8-K/ALeadership Changes

CHEVRON CORP 8-K/A Report, Executive Changes (Dec 19, 2025)

Filed December 19, 2025For Securities:CVX

Summary

This 8-K/A filing from Chevron Corporation (CVX) serves as an amendment, providing updated details on transactions related to the recently closed acquisition of Hess Corporation. Specifically, it clarifies the terms under which Chevron U.S.A. Inc. will transfer its interest in Hess Toy Truck LLC (ToyCo) and HFO Holdings LLC's interest in HLOGO LLC (which holds the "Hess" brand intellectual property and electronic assets) to John B. Hess. These transactions are a consequence of the acquisition and involve the sale of membership interests in ToyCo for $40,000 and HLOGO for $863,000. Investors should note that Chevron has secured a perpetual, royalty-free license to use the "Hess" trademarks in its oil and gas business and for the ToyCo business, which is a strategic advantage. Additionally, the filing details a transition services agreement and associated vendor costs for separating the Hess family office IT infrastructure, with a portion of these costs being allocated to services performed after Mr. Hess joined the board.
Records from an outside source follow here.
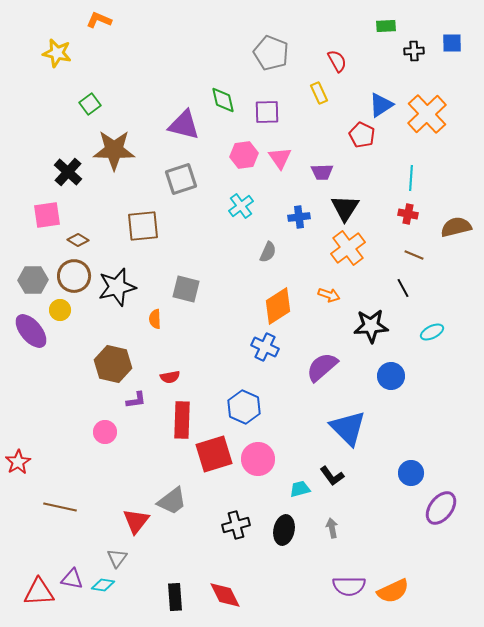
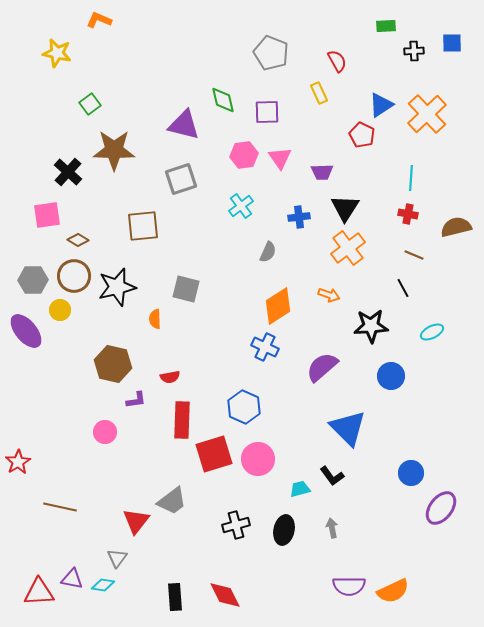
purple ellipse at (31, 331): moved 5 px left
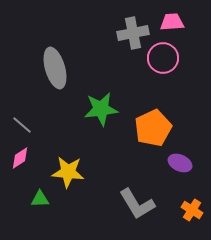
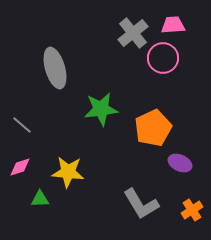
pink trapezoid: moved 1 px right, 3 px down
gray cross: rotated 28 degrees counterclockwise
pink diamond: moved 9 px down; rotated 15 degrees clockwise
gray L-shape: moved 4 px right
orange cross: rotated 25 degrees clockwise
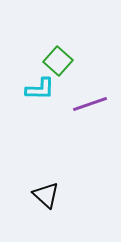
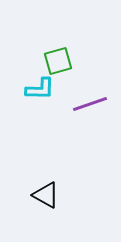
green square: rotated 32 degrees clockwise
black triangle: rotated 12 degrees counterclockwise
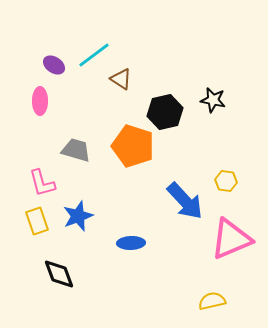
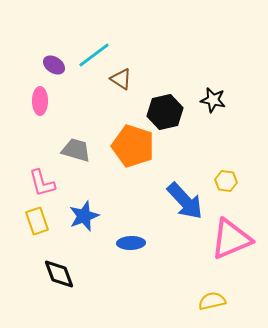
blue star: moved 6 px right
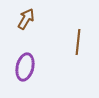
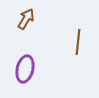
purple ellipse: moved 2 px down
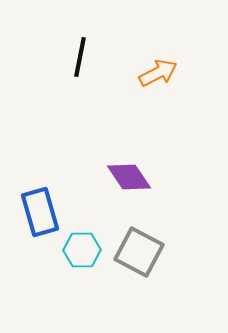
While the financial impact of these specific transactions is relatively minor given Chevron's scale, they represent the unwinding of specific Hess Corporation assets post-acquisition.

Key Highlights

  • 1Chevron U.S.A. Inc. to transfer interest in Hess Toy Truck LLC (ToyCo) to John B. Hess for $40,000, effective April 1, 2026.
  • 2Chevron U.S.A. Inc. to transfer interest in HLOGO LLC (holding "Hess" brand IP and electronic assets) to John B. Hess for $863,000, effective December 17, 2025.
  • 3Chevron has secured a perpetual, irrevocable, royalty-free, worldwide license to use "Hess" trademarks in its oil and gas business and for the ToyCo business.
  • 4Chevron also secured a three-year license with automatic renewals for "Hess"-related electronic assets and domains.
  • 5The transactions are a consequence of Chevron's recently closed acquisition of Hess Corporation.
  • 6Details provided on vendor costs for separating Hess family office IT infrastructure post-acquisition, with partial allocation to services after Mr. Hess joined the board.